Buddhism teaches that the chain of cause and effect exists eternally; this accounts for the influence of karma amassed in prior lifetimes. The influence of such karma resides within the depths of our lives and, when activated by the moment-to-moment realities of this lifetime, shapes our lives according to its dictates. Some karmic effects may appear in this lifetime while others may remain dormant. “Fixed karma” produces a fixed result at a specific time, whereas the result of “unfixed karma,” of course, is neither fixed nor set to appear at a predetermined time.
Some karma is so heavy, so profoundly imprinted in the depths of people’s lives, that it cannot easily be altered. For instance, suppose someone deliberately makes another person extremely unhappy or even causes that person’s death; whether the guilty party escapes apparent accountability or is arrested and dealt with according to judicial procedures, either way, that person has created heavy negative karma. According to the strict law of causality, this negative karma will surely lead to karmic suffering far beyond one’s ordinary powers to eradicate it. Such grave karma usually exerts its influence at death, and the most influential karma at the time of death will determine one’s basic life-condition in the next lifetime.
The influence of particular karma will be extinguished after its energy is unleashed in one’s life.
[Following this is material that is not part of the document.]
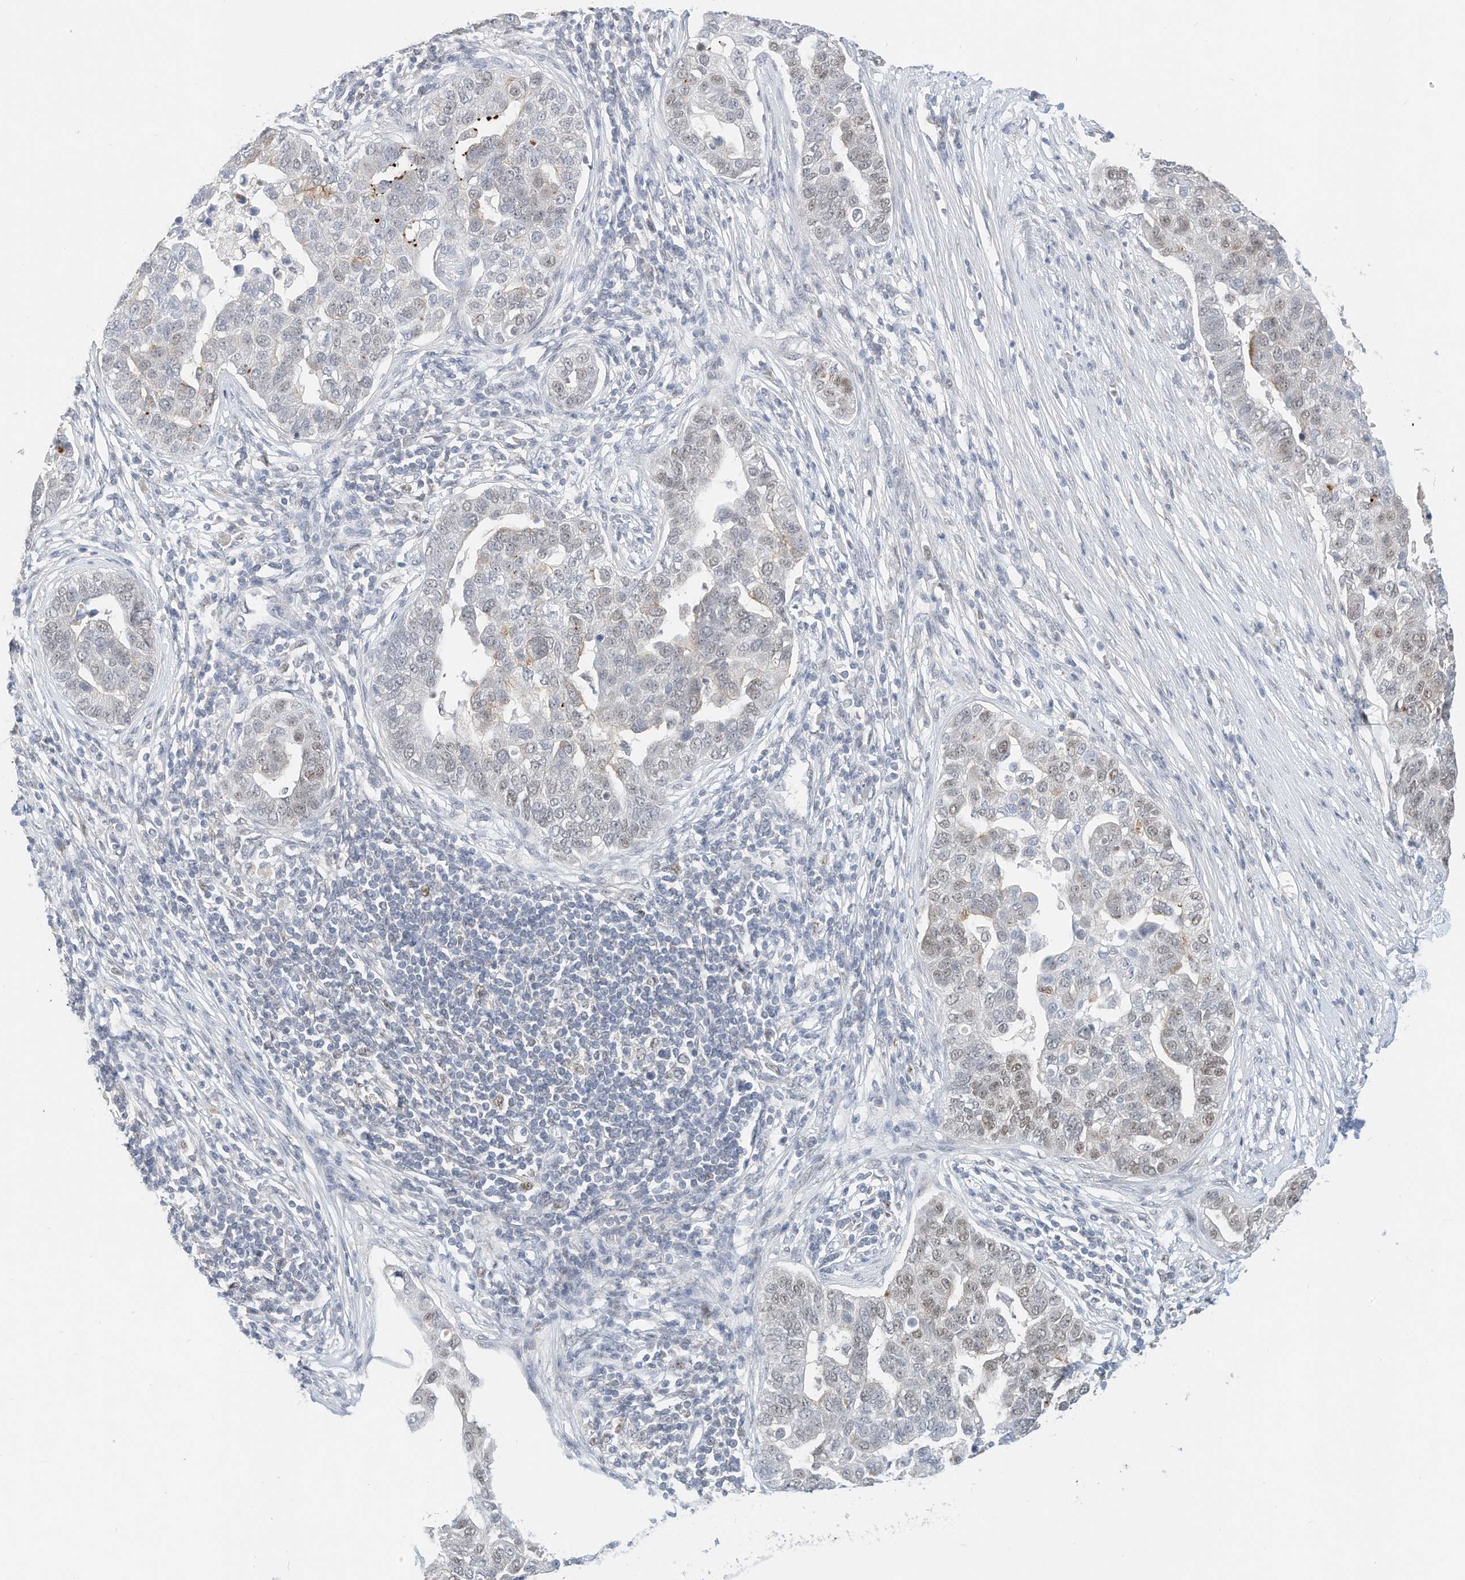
{"staining": {"intensity": "moderate", "quantity": "<25%", "location": "nuclear"}, "tissue": "pancreatic cancer", "cell_type": "Tumor cells", "image_type": "cancer", "snomed": [{"axis": "morphology", "description": "Adenocarcinoma, NOS"}, {"axis": "topography", "description": "Pancreas"}], "caption": "DAB (3,3'-diaminobenzidine) immunohistochemical staining of adenocarcinoma (pancreatic) shows moderate nuclear protein staining in about <25% of tumor cells.", "gene": "OGT", "patient": {"sex": "female", "age": 61}}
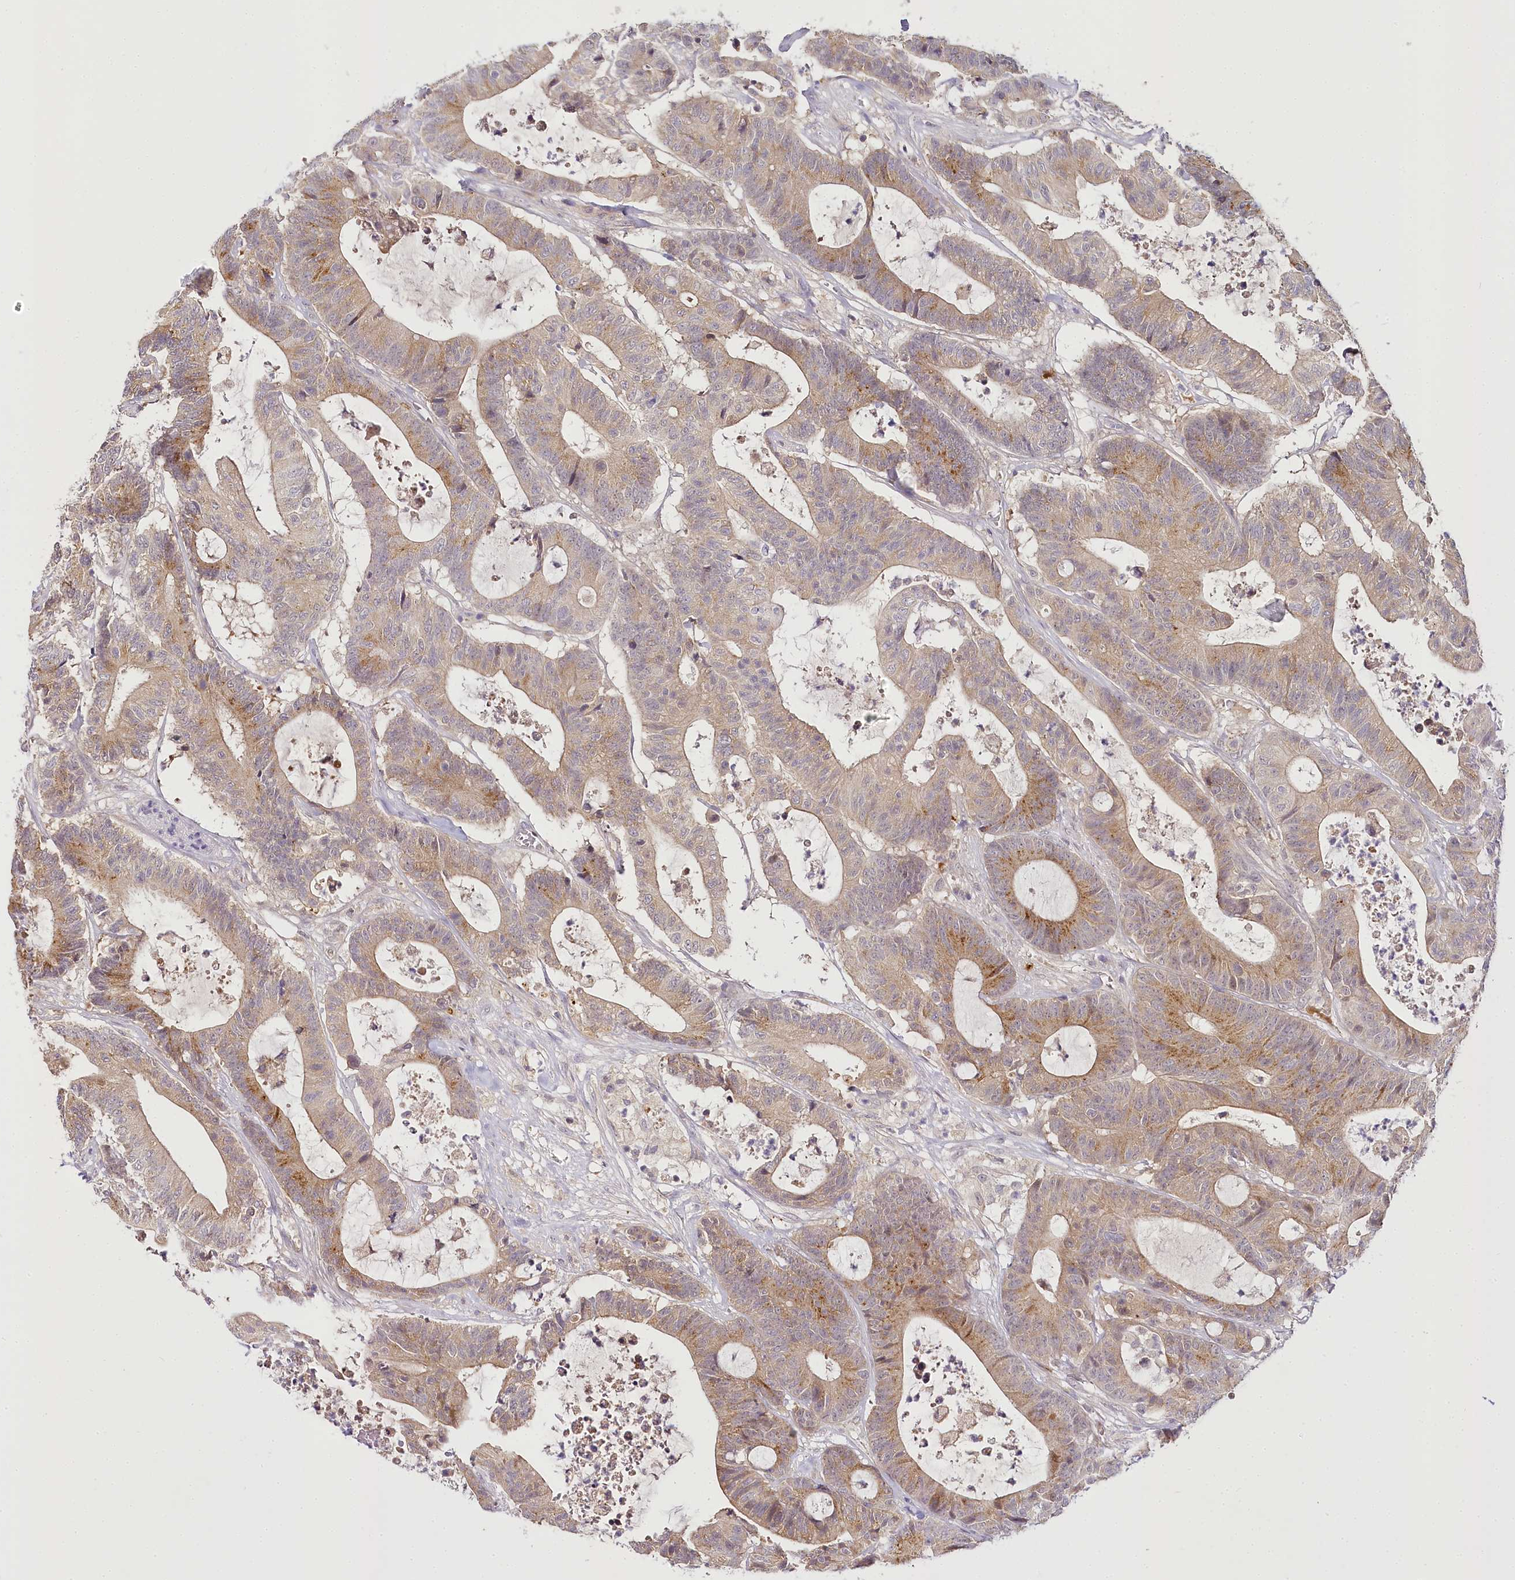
{"staining": {"intensity": "moderate", "quantity": "25%-75%", "location": "cytoplasmic/membranous"}, "tissue": "colorectal cancer", "cell_type": "Tumor cells", "image_type": "cancer", "snomed": [{"axis": "morphology", "description": "Adenocarcinoma, NOS"}, {"axis": "topography", "description": "Colon"}], "caption": "Protein analysis of colorectal cancer (adenocarcinoma) tissue shows moderate cytoplasmic/membranous positivity in about 25%-75% of tumor cells.", "gene": "VWA5A", "patient": {"sex": "female", "age": 84}}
This is similar to a plant seed that sprouts and grows to blossom as a flower or bear fruit. After fulfilling its function, the same seed will never repeat the process.
Bad karma can be erased only after it “blossoms” in the form of our suffering. According to pre-Lotus Sutra teachings, the influence of severely bad karma, created through numerous actions, could only be erased through several lifetimes; and one could attain Buddhahood only by accumulating good causes in lifetime after lifetime. But the Lotus Sutra teaches that the principal cause for attaining Buddhahood is the Buddha nature inherent in each individual life, and that faith in the Lotus Sutra opens the way to that attainment. It is not required that we undergo lifetime after lifetime of austerities. Through our diligent practice of faith in the Lotus Sutra, we can instantly tap our innate Buddhahood and extricate ourselves from the effects of our bad karma in this lifetime. Moreover, the transformation of an individual’s life-condition can evoke a similar transformation in others. As this process ripples outward, similar transformations become possible throughout entire societies, all humankind and even into the natural world.